Aside from keeping tabs of the numbers, Steven believes that it is a must to stay innovative and young. “With this kind of job, you can never think that you’re growing old. Old is not in my vocabulary,” he said. “You have to stay young and relevant. Because let’s face it, the malling and shopping culture is all about the young and the new. People get excited over new things. The mall will never run out of young people in their 20s or 30s and, as a COO, you have to know what’s going on in the market. What’s fresh, what’s uso (trendy), and what’s not.”
This is why when Steven travels, for business or even personal purposes, he’s always on the lookout for new things. “When I’m in a foreign country I always end up in malls. I really enjoy being inspired. I always end up inside new restaurants, learning new things, which I can bring to the Philippines.” If there’s one thing Steven enjoys, it is innovating and developing.
“The main goal of running malls is making sure that it is productive, to deliver what we have committed to the companies, the tenants, and the public,” he said. “Our job is all about making sure that the malls remain interesting to everyone. There will always be newer malls and competitors will always come up with something unique. What’s important, however, is staying relevant. To constantly innovate, to create better marketing concepts, and to achieve those, you will need more than sheer luck. It will involve a lot of planning and hard work.”

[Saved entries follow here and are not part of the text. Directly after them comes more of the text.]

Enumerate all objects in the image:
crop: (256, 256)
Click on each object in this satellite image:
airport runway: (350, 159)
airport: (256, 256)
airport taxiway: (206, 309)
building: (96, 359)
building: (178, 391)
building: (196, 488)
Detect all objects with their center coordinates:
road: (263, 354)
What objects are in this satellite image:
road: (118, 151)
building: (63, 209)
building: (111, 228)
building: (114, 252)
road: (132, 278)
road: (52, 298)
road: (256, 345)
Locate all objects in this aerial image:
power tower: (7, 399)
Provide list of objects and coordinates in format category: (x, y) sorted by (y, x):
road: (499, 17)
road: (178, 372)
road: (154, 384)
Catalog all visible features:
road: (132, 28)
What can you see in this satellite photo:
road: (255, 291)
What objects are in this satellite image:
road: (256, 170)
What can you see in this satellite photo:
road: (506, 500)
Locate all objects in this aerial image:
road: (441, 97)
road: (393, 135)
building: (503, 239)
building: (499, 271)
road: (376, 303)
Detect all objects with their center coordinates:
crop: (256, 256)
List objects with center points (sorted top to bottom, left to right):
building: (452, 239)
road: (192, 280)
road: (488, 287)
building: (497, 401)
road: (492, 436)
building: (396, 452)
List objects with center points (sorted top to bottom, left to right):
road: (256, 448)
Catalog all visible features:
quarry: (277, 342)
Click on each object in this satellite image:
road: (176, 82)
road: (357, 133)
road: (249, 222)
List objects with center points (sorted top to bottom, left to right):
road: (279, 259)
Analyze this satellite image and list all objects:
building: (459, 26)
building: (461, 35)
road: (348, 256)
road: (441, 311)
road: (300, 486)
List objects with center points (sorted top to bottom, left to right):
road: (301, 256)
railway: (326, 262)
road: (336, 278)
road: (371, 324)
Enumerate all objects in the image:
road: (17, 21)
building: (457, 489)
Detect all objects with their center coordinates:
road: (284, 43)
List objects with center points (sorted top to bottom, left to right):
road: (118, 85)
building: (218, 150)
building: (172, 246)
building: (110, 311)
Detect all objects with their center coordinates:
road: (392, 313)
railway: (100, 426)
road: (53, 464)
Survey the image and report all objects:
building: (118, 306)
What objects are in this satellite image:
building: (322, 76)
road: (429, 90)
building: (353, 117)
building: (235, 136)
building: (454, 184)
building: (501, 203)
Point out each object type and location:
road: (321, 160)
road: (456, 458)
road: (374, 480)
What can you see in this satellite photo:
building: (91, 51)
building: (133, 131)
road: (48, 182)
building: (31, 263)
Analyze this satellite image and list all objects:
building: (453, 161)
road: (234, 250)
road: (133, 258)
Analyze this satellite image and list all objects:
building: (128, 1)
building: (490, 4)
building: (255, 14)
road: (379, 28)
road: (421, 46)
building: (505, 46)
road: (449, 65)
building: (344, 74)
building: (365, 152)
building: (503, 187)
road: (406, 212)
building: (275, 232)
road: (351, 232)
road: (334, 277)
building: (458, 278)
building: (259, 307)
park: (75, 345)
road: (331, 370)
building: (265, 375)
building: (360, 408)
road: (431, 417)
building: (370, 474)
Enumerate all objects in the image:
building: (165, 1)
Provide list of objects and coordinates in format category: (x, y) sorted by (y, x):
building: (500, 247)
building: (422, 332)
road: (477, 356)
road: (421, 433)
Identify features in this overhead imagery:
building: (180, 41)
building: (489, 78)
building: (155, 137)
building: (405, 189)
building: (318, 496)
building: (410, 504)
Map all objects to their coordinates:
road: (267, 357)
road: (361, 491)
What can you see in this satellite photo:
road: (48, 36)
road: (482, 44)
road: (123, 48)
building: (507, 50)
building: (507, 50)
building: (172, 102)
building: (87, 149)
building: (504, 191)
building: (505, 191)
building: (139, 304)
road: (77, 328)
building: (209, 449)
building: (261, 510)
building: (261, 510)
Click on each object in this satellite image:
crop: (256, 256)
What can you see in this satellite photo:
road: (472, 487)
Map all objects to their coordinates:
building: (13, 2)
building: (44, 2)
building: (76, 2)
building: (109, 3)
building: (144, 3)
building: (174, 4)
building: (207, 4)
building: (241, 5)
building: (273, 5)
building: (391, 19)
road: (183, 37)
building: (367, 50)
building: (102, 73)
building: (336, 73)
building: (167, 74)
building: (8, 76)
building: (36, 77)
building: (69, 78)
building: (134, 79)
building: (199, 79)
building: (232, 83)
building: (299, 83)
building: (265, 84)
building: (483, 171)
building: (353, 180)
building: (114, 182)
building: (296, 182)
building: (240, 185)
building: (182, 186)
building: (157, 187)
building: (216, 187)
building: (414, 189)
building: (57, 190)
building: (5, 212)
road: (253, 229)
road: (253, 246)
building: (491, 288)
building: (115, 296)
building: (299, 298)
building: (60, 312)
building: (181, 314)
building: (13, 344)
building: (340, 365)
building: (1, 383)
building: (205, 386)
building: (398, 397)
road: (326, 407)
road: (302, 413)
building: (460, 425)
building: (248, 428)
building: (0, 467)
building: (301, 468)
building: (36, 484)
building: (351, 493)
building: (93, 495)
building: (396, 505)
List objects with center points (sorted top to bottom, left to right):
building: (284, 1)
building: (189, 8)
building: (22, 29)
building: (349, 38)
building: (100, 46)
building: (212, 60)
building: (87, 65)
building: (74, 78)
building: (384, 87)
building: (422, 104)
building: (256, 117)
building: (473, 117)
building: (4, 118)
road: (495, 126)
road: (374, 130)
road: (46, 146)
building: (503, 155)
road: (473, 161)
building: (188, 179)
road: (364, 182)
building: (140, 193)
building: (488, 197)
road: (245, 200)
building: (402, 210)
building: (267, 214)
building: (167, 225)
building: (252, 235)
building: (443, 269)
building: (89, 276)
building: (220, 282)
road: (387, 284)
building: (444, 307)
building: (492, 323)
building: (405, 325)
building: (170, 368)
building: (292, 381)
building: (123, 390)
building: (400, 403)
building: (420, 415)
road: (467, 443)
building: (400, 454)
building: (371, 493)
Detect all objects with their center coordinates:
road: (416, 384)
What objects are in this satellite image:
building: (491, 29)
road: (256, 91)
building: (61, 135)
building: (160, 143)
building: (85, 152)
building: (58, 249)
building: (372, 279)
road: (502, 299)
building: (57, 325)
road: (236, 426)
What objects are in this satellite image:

With such a huge task in his hand, Steven sees to it that he manages his time well, and makes sure every minute is spent productively. “I’m an early riser. I wake up as early as 6 a.m. and the first thing I do is to check my phone,” he said. “In case a question or concern has been texted to me.” And as early as 6 a.m. or as late as midnight, work essentially starts, or never ends, for Steven. If something happens to one of the tenants, like a broken sprinkler or a fire, he is contacted directly. “Some, if urgent, would even call in the middle of the night, I’ll pick up and give them advice on how to go about it. The next morning, I’ll look into it myself. After checking my messages, I read the newspaper.” He’s always on the grind, and not just for the job. “Then I’ll hit the gym for a quick workout, which for me is the most important part of the day. From Monday to Friday, every week, at 7 a.m., I’m in the gym. I don’t feel good when I don’t work out, it helps me focus. Others feel tired after working out. For me, it’s the opposite. I am pumped after a good work out,” he said. After working out, when he has a clearer mind, he officially clocks in for work. “When I arrive at the office at Mall of Asia, I try to accomplish everything that needs to be done within the day, all that needs to be signed, reviewed, and approved,” he said “And If I still have extra time, toward the end of the day, I make an effort to visit a mall, or two, or three.”